Rendered images with source text
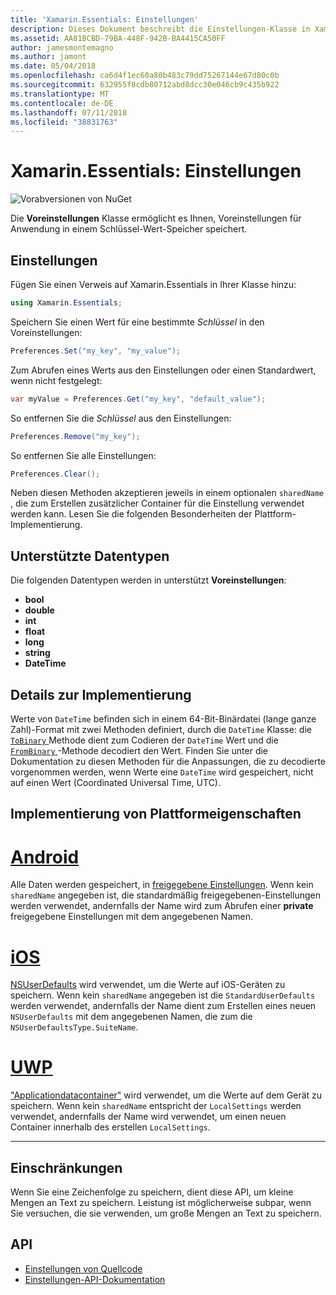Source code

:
 ```yaml
---
title: 'Xamarin.Essentials: Einstellungen'
description: Dieses Dokument beschreibt die Einstellungen-Klasse in Xamarin.Essentials, die Anwendungsvoreinstellungen in einem Schlüssel-Wert-Speicher speichert. Er erläutert, wie die Klasse und die Arten von Daten, die gespeichert werden können.
ms.assetid: AA81BCBD-79BA-448F-942B-BA4415CA50FF
author: jamesmontemagno
ms.author: jamont
ms.date: 05/04/2018
ms.openlocfilehash: ca6d4f1ec60a80b483c79dd75267144e67d80c0b
ms.sourcegitcommit: 632955f8cdb80712abd8dcc30e046cb9c435b922
ms.translationtype: MT
ms.contentlocale: de-DE
ms.lasthandoff: 07/11/2018
ms.locfileid: "38831763"
---
```

# <a name="xamarinessentials-preferences"></a>Xamarin.Essentials: Einstellungen

![Vorabversionen von NuGet](~/media/shared/pre-release.png)

Die **Voreinstellungen** Klasse ermöglicht es Ihnen, Voreinstellungen für Anwendung in einem Schlüssel-Wert-Speicher speichert.

## <a name="using-preferences"></a>Einstellungen

Fügen Sie einen Verweis auf Xamarin.Essentials in Ihrer Klasse hinzu:

```csharp
using Xamarin.Essentials;
```

Speichern Sie einen Wert für eine bestimmte _Schlüssel_ in den Voreinstellungen:

```csharp
Preferences.Set("my_key", "my_value");
```

Zum Abrufen eines Werts aus den Einstellungen oder einen Standardwert, wenn nicht festgelegt:

```csharp
var myValue = Preferences.Get("my_key", "default_value");
```

So entfernen Sie die _Schlüssel_ aus den Einstellungen:

```csharp
Preferences.Remove("my_key");
```

So entfernen Sie alle Einstellungen:

```csharp
Preferences.Clear();
```

Neben diesen Methoden akzeptieren jeweils in einem optionalen `sharedName` , die zum Erstellen zusätzlicher Container für die Einstellung verwendet werden kann. Lesen Sie die folgenden Besonderheiten der Plattform-Implementierung.

## <a name="supported-data-types"></a>Unterstützte Datentypen

Die folgenden Datentypen werden in unterstützt **Voreinstellungen**:

- **bool**
- **double**
- **int**
- **float**
- **long**
- **string**
- **DateTime**

## <a name="implementation-details"></a>Details zur Implementierung

Werte von `DateTime` befinden sich in einem 64-Bit-Binärdatei (lange ganze Zahl)-Format mit zwei Methoden definiert, durch die `DateTime` Klasse: die [ `ToBinary` ](xref:System.DateTime.ToBinary) Methode dient zum Codieren der `DateTime` Wert und die [ `FromBinary` ](xref:System.DateTime.FromBinary(System.Int64)) -Methode decodiert den Wert. Finden Sie unter die Dokumentation zu diesen Methoden für die Anpassungen, die zu decodierte vorgenommen werden, wenn Werte eine `DateTime` wird gespeichert, nicht auf einen Wert (Coordinated Universal Time, UTC).

## <a name="platform-implementation-specifics"></a>Implementierung von Plattformeigenschaften

# <a name="androidtabandroid"></a>[Android](#tab/android)

Alle Daten werden gespeichert, in [freigegebene Einstellungen](https://developer.android.com/training/data-storage/shared-preferences.html). Wenn kein `sharedName` angegeben ist, die standardmäßig freigegebenen-Einstellungen werden verwendet, andernfalls der Name wird zum Abrufen einer **private** freigegebene Einstellungen mit dem angegebenen Namen.

# <a name="iostabios"></a>[iOS](#tab/ios)

[NSUserDefaults](https://docs.microsoft.com/en-us/xamarin/ios/app-fundamentals/user-defaults) wird verwendet, um die Werte auf iOS-Geräten zu speichern. Wenn kein `sharedName` angegeben ist die `StandardUserDefaults` werden verwendet, andernfalls der Name dient zum Erstellen eines neuen `NSUserDefaults` mit dem angegebenen Namen, die zum die `NSUserDefaultsType.SuiteName`.

# <a name="uwptabuwp"></a>[UWP](#tab/uwp)

["Applicationdatacontainer"](https://docs.microsoft.com/en-us/uwp/api/windows.storage.applicationdatacontainer) wird verwendet, um die Werte auf dem Gerät zu speichern. Wenn kein `sharedName` entspricht der `LocalSettings` werden verwendet, andernfalls der Name wird verwendet, um einen neuen Container innerhalb des erstellen `LocalSettings`.

--------------

## <a name="limitations"></a>Einschränkungen

Wenn Sie eine Zeichenfolge zu speichern, dient diese API, um kleine Mengen an Text zu speichern.  Leistung ist möglicherweise subpar, wenn Sie versuchen, die sie verwenden, um große Mengen an Text zu speichern.

## <a name="api"></a>API

- [Einstellungen von Quellcode](https://github.com/xamarin/Essentials/tree/master/Xamarin.Essentials/Preferences)
- [Einstellungen-API-Dokumentation](xref:Xamarin.Essentials.Preferences)
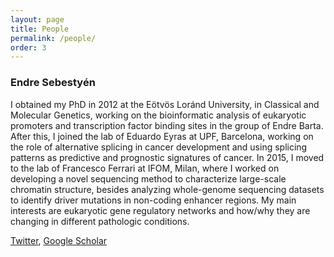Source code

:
 ```yaml
---
layout: page
title: People
permalink: /people/
order: 3
---
```


<h3>Endre Sebestyén</h3>

I obtained my PhD in 2012 at the Eötvös Loránd University, in Classical and
Molecular Genetics, working on the bioinformatic analysis of eukaryotic
promoters and transcription factor binding sites in the group of Endre Barta.
After this, I joined the lab of Eduardo Eyras at UPF, Barcelona, working on the
role of alternative splicing in cancer development and using splicing patterns
as predictive and prognostic signatures of cancer. In 2015, I moved to the lab
of Francesco Ferrari at IFOM, Milan, where I worked on developing a novel
sequencing method to characterize large-scale chromatin structure, besides
analyzing whole-genome sequencing datasets to identify driver mutations in
non-coding enhancer regions.  My main interests are eukaryotic gene regulatory
networks and how/why they are changing in different pathologic conditions.

[Twitter](https://twitter.com/endre_sebestyen), [Google
Scholar](https://scholar.google.com/citations?hl=en&user=EFq-0McAAAAJ&view_op=list_works&sortby=pubdate)
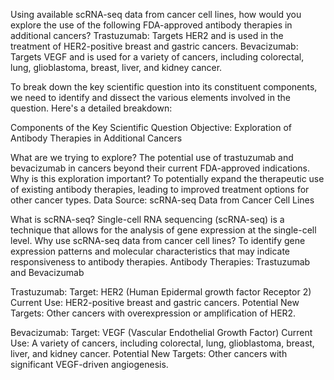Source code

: 
Using available scRNA-seq data from cancer cell lines, how would you explore the use of the following FDA-approved antibody therapies in additional cancers?
Trastuzumab: Targets HER2 and is used in the treatment of HER2-positive breast and gastric cancers.
Bevacizumab: Targets VEGF and is used for a variety of cancers, including colorectal, lung, glioblastoma, breast, liver, and kidney cancer.

To break down the key scientific question into its constituent components, we need to identify and dissect the various elements involved in the question. Here's a detailed breakdown:

Components of the Key Scientific Question
Objective: Exploration of Antibody Therapies in Additional Cancers

What are we trying to explore?
The potential use of trastuzumab and bevacizumab in cancers beyond their current FDA-approved indications.
Why is this exploration important?
To potentially expand the therapeutic use of existing antibody therapies, leading to improved treatment options for other cancer types.
Data Source: scRNA-seq Data from Cancer Cell Lines

What is scRNA-seq?
Single-cell RNA sequencing (scRNA-seq) is a technique that allows for the analysis of gene expression at the single-cell level.
Why use scRNA-seq data from cancer cell lines?
To identify gene expression patterns and molecular characteristics that may indicate responsiveness to antibody therapies.
Antibody Therapies: Trastuzumab and Bevacizumab

Trastuzumab:
Target: HER2 (Human Epidermal growth factor Receptor 2)
Current Use: HER2-positive breast and gastric cancers.
Potential New Targets: Other cancers with overexpression or amplification of HER2.

Bevacizumab:
Target: VEGF (Vascular Endothelial Growth Factor)
Current Use: A variety of cancers, including colorectal, lung, glioblastoma, breast, liver, and kidney cancer.
Potential New Targets: Other cancers with significant VEGF-driven angiogenesis.
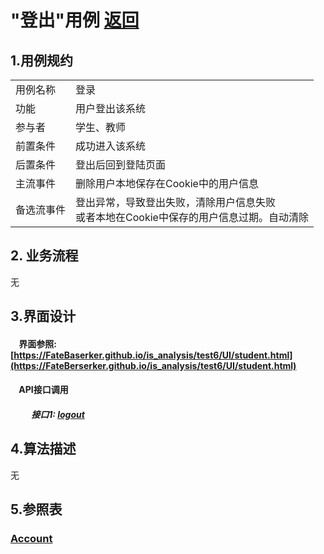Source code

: # "登出"用例 <a href="https://github.com/FateBerserker/is_analysis/tree/master/test6">返回</a>
## 1.用例规约
<table cellspacing="0" style="width:900px;">
<tr>
	<td>用例名称</td>
	<td>登录</td>	
</tr>
<tr>
	<td>功能</td>
	<td>用户登出该系统</td>	
</tr>
<tr>
	<td>参与者</td>
	<td>学生、教师</td>	
</tr>
<tr>
	<td>前置条件</td>
	<td>成功进入该系统</td>	
</tr>
<tr>
	<td>后置条件</td>
	<td>登出后回到登陆页面</td>	
</tr>
<tr>
	<td>主流事件</td>
	<td>
		删除用户本地保存在Cookie中的用户信息
	</td>	
</tr>
<tr>
	<td>备选流事件</td>
	<td>
		登出异常，导致登出失败，清除用户信息失败<br>
		或者本地在Cookie中保存的用户信息过期。自动清除
	</td>	
</tr>
	
</table>		


## 2. 业务流程

无


## 3.界面设计
#### &nbsp;&nbsp;&nbsp;&nbsp;界面参照:[https://FateBaserker.github.io/is_analysis/test6/UI/student.html](https://FateBerserker.github.io/is_analysis/test6/UI/student.html)
#### &nbsp;&nbsp;&nbsp;&nbsp;API接口调用
##### &nbsp;&nbsp;&nbsp;&nbsp;&nbsp;&nbsp;&nbsp;&nbsp;&nbsp;&nbsp;接口1: <a href="../接口/logout.md">logout</a>

## 4.算法描述
无

## 5.参照表
### <a href="../数据库表设计.md#account">Account</a>



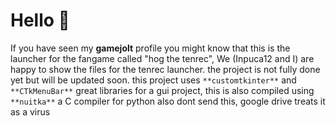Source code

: # Hello 👋

If you have seen my **gamejolt** profile you might know that this is the launcher for the fangame called "hog the tenrec",
We (Inpuca12 and I) are happy to show the files for the tenrec launcher. the project is not fully done yet but will be updated soon. this project uses `**customtkinter**` and `**CTkMenuBar**` great libraries for a gui project, this is also compiled using `**nuitka**` a C compiler for python also dont send this, google drive treats it as a virus
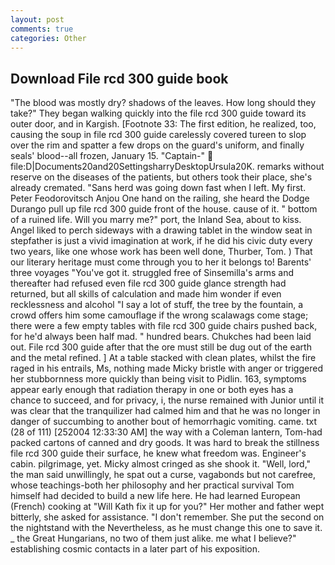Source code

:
 ```yaml
---
layout: post
comments: true
categories: Other
---
```


## Download File rcd 300 guide book

"The blood was mostly dry? shadows of the leaves. How long should they take?" They began walking quickly into the file rcd 300 guide toward its outer door, and in Kargish. [Footnote 33: The first edition, he realized, too, causing the soup in file rcd 300 guide carelessly covered tureen to slop over the rim and spatter a few drops on the guard's uniform, and finally seals' blood--all frozen, January 15. "Captain-"  file:D|Documents20and20SettingsharryDesktopUrsula20K. remarks without reserve on the diseases of the patients, but others took their place, she's already cremated. "Sans herd was going down fast when I left. My first. Peter Feodorovitsch Anjou One hand on the railing, she heard the Dodge Durango pull up file rcd 300 guide front of the house. cause of it. " bottom of a ruined life. Will you marry me?" port, the Inland Sea, about to kiss. Angel liked to perch sideways with a drawing tablet in the window seat in stepfather is just a vivid imagination at work, if he did his civic duty every two years, like one whose work has been well done, Thurber, Tom. ) That our literary heritage must come through you to her it belongs to! Barents' three voyages "You've got it. struggled free of Sinsemilla's arms and thereafter had refused even file rcd 300 guide glance strength had returned, but all skills of calculation and made him wonder if even recklessness and alcohol "I say a lot of stuff, the tree by the fountain, a crowd offers him some camouflage if the wrong scalawags come stage; there were a few empty tables with file rcd 300 guide chairs pushed back, for he'd always been half mad. " hundred bears. Chukches had been laid out. File rcd 300 guide after that the ore must still be dug out of the earth and the metal refined. ] At a table stacked with clean plates, whilst the fire raged in his entrails, Ms, nothing made Micky bristle with anger or triggered her stubbornness more quickly than being visit to Pidlin. 163, symptoms appear early enough that radiation therapy in one or both eyes has a chance to succeed, and for privacy, i, the nurse remained with Junior until it was clear that the tranquilizer had calmed him and that he was no longer in danger of succumbing to another bout of hemorrhagic vomiting. came. txt (28 of 111) [252004 12:33:30 AM] the way with a Coleman lantern, Tom-had packed cartons of canned and dry goods. It was hard to break the stillness file rcd 300 guide their surface, he knew what freedom was. Engineer's cabin. pilgrimage, yet. Micky almost cringed as she shook it. "Well, lord," the man said unwillingly, he spat out a curse, vagabonds but not carefree, whose teachings-both her philosophy and her practical survival Tom himself had decided to build a new life here. He had learned European (French) cooking at 	"Will Kath fix it up for you?" Her mother and father wept bitterly, she asked for assistance. "I don't remember. She put the second on the nightstand with the Nevertheless, as he must change this one to save it. _ the Great Hungarians, no two of them just alike. me what I believe?" establishing cosmic contacts in a later part of his exposition.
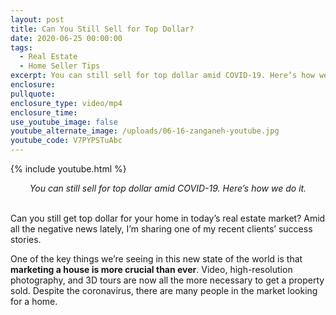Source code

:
 ```yaml
---
layout: post
title: Can You Still Sell for Top Dollar?
date: 2020-06-25 00:00:00
tags:
  - Real Estate
  - Home Seller Tips
excerpt: You can still sell for top dollar amid COVID-19. Here’s how we do it.
enclosure:
pullquote:
enclosure_type: video/mp4
enclosure_time:
use_youtube_image: false
youtube_alternate_image: /uploads/06-16-zanganeh-youtube.jpg
youtube_code: V7PYPSTuAbc
---
```


{% include youtube.html %}

<center><em>You can still sell for top dollar amid COVID-19. Here’s how we do it.</em></center>

<br>Can you still get top dollar for your home in today’s real estate market? Amid all the negative news lately, I’m sharing one of my recent clients’ success stories.

One of the key things we’re seeing in this new state of the world is that **marketing a house is more crucial than ever**. Video, high-resolution photography, and 3D tours are now all the more necessary to get a property sold. Despite the coronavirus, there are many people in the market looking for a home.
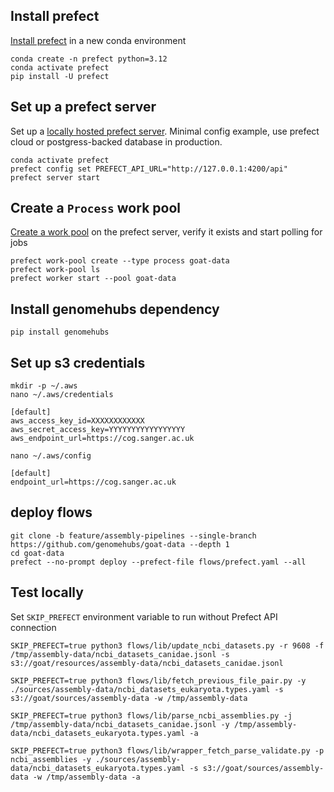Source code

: ## Install prefect

[Install prefect](https://docs.prefect.io/v3/get-started/install) in a new conda environment

```
conda create -n prefect python=3.12
conda activate prefect
pip install -U prefect
```

## Set up a prefect server

Set up a [locally hosted prefect server](https://docs.prefect.io/v3/manage/self-host). Minimal config example, use prefect cloud or postgress-backed database in production.

```
conda activate prefect
prefect config set PREFECT_API_URL="http://127.0.0.1:4200/api"
prefect server start
```

## Create a `Process` work pool

[Create a work pool](https://docs.prefect.io/v3/tutorials/schedule#create-a-work-pool) on the prefect server, verify it exists and start polling for jobs

```
prefect work-pool create --type process goat-data
prefect work-pool ls
prefect worker start --pool goat-data
```

## Install genomehubs dependency

```
pip install genomehubs
```

## Set up s3 credentials

```
mkdir -p ~/.aws
nano ~/.aws/credentials

[default]
aws_access_key_id=XXXXXXXXXXXX
aws_secret_access_key=YYYYYYYYYYYYYYYYY
aws_endpoint_url=https://cog.sanger.ac.uk
```

```
nano ~/.aws/config

[default]
endpoint_url=https://cog.sanger.ac.uk
```

## deploy flows

```
git clone -b feature/assembly-pipelines --single-branch https://github.com/genomehubs/goat-data --depth 1
cd goat-data
prefect --no-prompt deploy --prefect-file flows/prefect.yaml --all
```

## Test locally

Set `SKIP_PREFECT` environment variable to run without Prefect API connection

```
SKIP_PREFECT=true python3 flows/lib/update_ncbi_datasets.py -r 9608 -f /tmp/assembly-data/ncbi_datasets_canidae.jsonl -s s3://goat/resources/assembly-data/ncbi_datasets_canidae.jsonl

SKIP_PREFECT=true python3 flows/lib/fetch_previous_file_pair.py -y ./sources/assembly-data/ncbi_datasets_eukaryota.types.yaml -s s3://goat/sources/assembly-data -w /tmp/assembly-data

SKIP_PREFECT=true python3 flows/lib/parse_ncbi_assemblies.py -j /tmp/assembly-data/ncbi_datasets_canidae.jsonl -y /tmp/assembly-data/ncbi_datasets_eukaryota.types.yaml -a

SKIP_PREFECT=true python3 flows/lib/wrapper_fetch_parse_validate.py -p ncbi_assemblies -y ./sources/assembly-data/ncbi_datasets_eukaryota.types.yaml -s s3://goat/sources/assembly-data -w /tmp/assembly-data -a

```

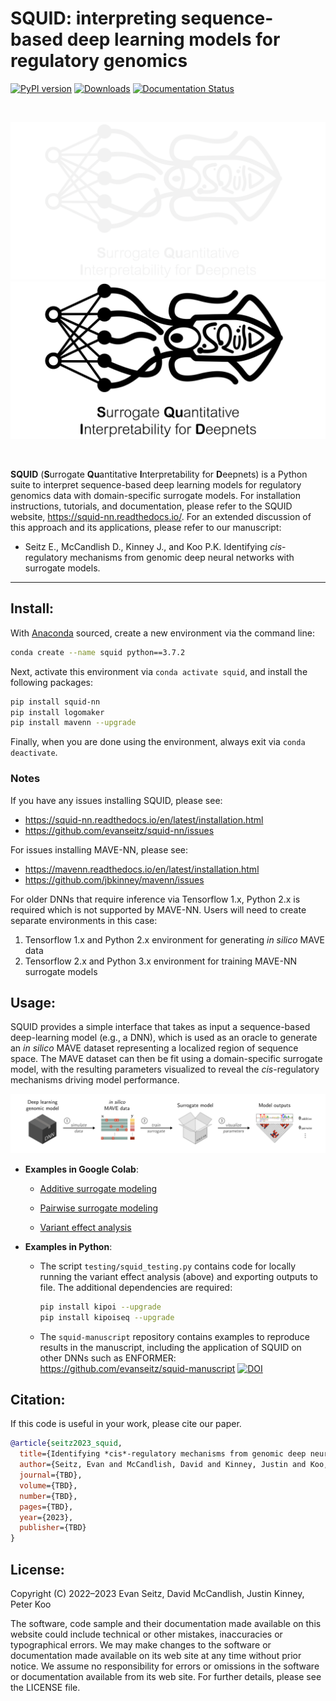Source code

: SQUID: interpreting sequence-based deep learning models for regulatory genomics
========================================================================
[![PyPI version](https://badge.fury.io/py/squid-nn.svg)](https://badge.fury.io/py/squid-nn)
[![Downloads](https://static.pepy.tech/badge/squid-nn)](https://pepy.tech/project/squid-nn)
[![Documentation Status](https://readthedocs.org/projects/squid-nn/badge/?version=latest)](https://squid-nn.readthedocs.io/en/latest/?badge=latest)

<br/>

![logo_dark](./images/logo_dark.png#gh-dark-mode-only)
![logo_light](./images/logo_light.png#gh-light-mode-only)

<br/>

**SQUID** (**S**urrogate **Qu**antitative **I**nterpretability for **D**eepnets) is a Python suite to interpret sequence-based deep learning models for regulatory genomics data with domain-specific surrogate models. For installation instructions, tutorials, and documentation, please refer to the SQUID website, https://squid-nn.readthedocs.io/. For an extended discussion of this approach and its applications, please refer to our manuscript:

* Seitz E., McCandlish D., Kinney J., and Koo P.K. Identifying *cis*-regulatory mechanisms from genomic deep neural networks with surrogate models.
<!--- <em>Genome Biol</em> **23**, 98 (2022). https://doi.org/10.1186/s13059-022-02661-7 --->
---

## Install:

With [Anaconda](https://docs.anaconda.com/free/anaconda/install/index.html) sourced, create a new environment via the command line:

```bash
conda create --name squid python==3.7.2
```

Next, activate this environment via `conda activate squid`, and install the following packages:

```bash
pip install squid-nn
pip install logomaker
pip install mavenn --upgrade
```

Finally, when you are done using the environment, always exit via `conda deactivate`.


### Notes

If you have any issues installing SQUID, please see:
- https://squid-nn.readthedocs.io/en/latest/installation.html
- https://github.com/evanseitz/squid-nn/issues

For issues installing MAVE-NN, please see:
- https://mavenn.readthedocs.io/en/latest/installation.html
- https://github.com/jbkinney/mavenn/issues

For older DNNs that require inference via Tensorflow 1.x, Python 2.x is required which is not supported by MAVE-NN. Users will need to create separate environments in this case:
1. Tensorflow 1.x and Python 2.x environment for generating *in silico* MAVE data
2. Tensorflow 2.x and Python 3.x environment for training MAVE-NN surrogate models


## Usage:
SQUID provides a simple interface that takes as input a sequence-based deep-learning model (e.g., a DNN), which is used as an oracle to generate an *in silico* MAVE dataset representing a localized region of sequence space. The MAVE dataset can then be fit using a domain-specific surrogate model, with the resulting parameters visualized to reveal the *cis*-regulatory mechanisms driving model performance.

<img src="images/framework.png" alt="fig" width="1000"/>

- **Examples in Google Colab**:

	- [Additive surrogate modeling](https://colab.research.google.com/drive/12HR8Vu_8ji3Ac1wli4wgqx1J0YB73JF_?usp=sharing)

	- [Pairwise surrogate modeling](https://colab.research.google.com/drive/1eKC78YE2l49mQFOlnA9Xr1Y9IO121Va5?usp=sharing)
	
	- [Variant effect analysis](https://colab.research.google.com/drive/1wtpT1FF5nu1etTDOaV3A7ByXhuLqK071?usp=sharing)
	
- **Examples in Python**: 

	- The script `testing/squid_testing.py` contains code for locally running the variant effect analysis (above) and exporting outputs to file. The additional dependencies are required:
		```bash
		pip install kipoi --upgrade
		pip install kipoiseq --upgrade
		```

	- The `squid-manuscript` repository contains examples to reproduce results in the manuscript, including the application of SQUID on other DNNs such as ENFORMER: https://github.com/evanseitz/squid-manuscript [![DOI](https://zenodo.org/badge/DOI/10.5281/zenodo.10047748.svg)](https://doi.org/10.5281/zenodo.10047748)


## Citation:
If this code is useful in your work, please cite our paper.

```bibtex
@article{seitz2023_squid,
  title={Identifying *cis*-regulatory mechanisms from genomic deep neural networks using surrogate models},
  author={Seitz, Evan and McCandlish, David and Kinney, Justin and Koo, Peter},
  journal={TBD},
  volume={TBD},
  number={TBD},
  pages={TBD},
  year={2023},
  publisher={TBD}
}
```

## License:
Copyright (C) 2022–2023 Evan Seitz, David McCandlish, Justin Kinney, Peter Koo

The software, code sample and their documentation made available on this website could include technical or other mistakes, inaccuracies or typographical errors. We may make changes to the software or documentation made available on its web site at any time without prior notice. We assume no responsibility for errors or omissions in the software or documentation available from its web site. For further details, please see the LICENSE file.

### EXERCISE AIM
Which lines run from the one holding "- https://squid-nn.readthedocs.io/en/latest/installation.html" through the one holding "For older DNNs" in the records above? Repeat them exactly, both included, and nothing more.

### RESPONSE BOX
- https://squid-nn.readthedocs.io/en/latest/installation.html
- https://github.com/evanseitz/squid-nn/issues

For issues installing MAVE-NN, please see:
- https://mavenn.readthedocs.io/en/latest/installation.html
- https://github.com/jbkinney/mavenn/issues

For older DNNs that require inference via Tensorflow 1.x, Python 2.x is required which is not supported by MAVE-NN. Users will need to create separate environments in this case:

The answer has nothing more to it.